I soon realised that the writing was in fact mathematics. Formulas set out in Greek characters enclosed in brackets and littered with numbers. I was suddenly in awe of these men. I imagined them to be two friendly professors who were discussing the brilliance of a younger genius. My mind drifted to the film: "Good Will Hunting" and I played the scene where Matt Damon is reduced to tears by being told that, 'it wasn' t his fault'. Suddenly I felt tearful again.

By the time I finished my lunch three quarters of a bottle of wine had helped to wash it all down. It wasn't even 2:00pm and I was decidedly 'merry '. I walked out of the dark restaurant into the Barcelona sun and placed my headphones (belonging to my MP3 player which I bought to go jogging with and never had) to my ears. I pressed play and walked down Gran de Gracia to the tune of Glen Campbell.
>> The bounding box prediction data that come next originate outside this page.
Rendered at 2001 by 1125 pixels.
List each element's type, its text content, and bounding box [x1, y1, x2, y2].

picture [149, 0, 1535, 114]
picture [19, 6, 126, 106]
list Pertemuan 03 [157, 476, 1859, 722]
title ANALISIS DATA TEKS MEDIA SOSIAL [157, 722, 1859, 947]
Confession time: I am a secret Country & Western music fan. I absolutely get off on the stuff. So there I was, walking down the street and listening to Glen Campbell's, 'Galveston'. There is something euphoria inducing about walking down the street with your favourite tune playing at full volume so that it becomes a filter through which you perceive everything around you.
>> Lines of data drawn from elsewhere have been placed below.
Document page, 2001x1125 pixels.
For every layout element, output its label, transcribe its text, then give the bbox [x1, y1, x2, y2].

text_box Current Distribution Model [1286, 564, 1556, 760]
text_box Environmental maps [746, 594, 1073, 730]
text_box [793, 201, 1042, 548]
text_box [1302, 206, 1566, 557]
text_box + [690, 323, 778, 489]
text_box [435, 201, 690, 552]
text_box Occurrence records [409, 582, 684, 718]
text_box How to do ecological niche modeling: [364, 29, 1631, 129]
Suddenly I longed to be in a cowboy hat and boots with a guitar, walking around Galveston, a place I know not where in the US. I received a few sudden stares from people I walked past before realising that I was singing, 'Galveston' out loud. I couldn't hear my own voice and thought I was singing it in my head only. Instead people must have heard me whine, "Galveston oh Galveston... I can hear the." I don't know all of the words.

Back in my hotel room I fell into a deep slumber, which I have just woken from. I don't have a hangover and I feel fine. But I still miss my gorgeous V. I miss the sound of her voice and the sound of her laughter - she laughs easily and infectiously. I fly home tomorrow.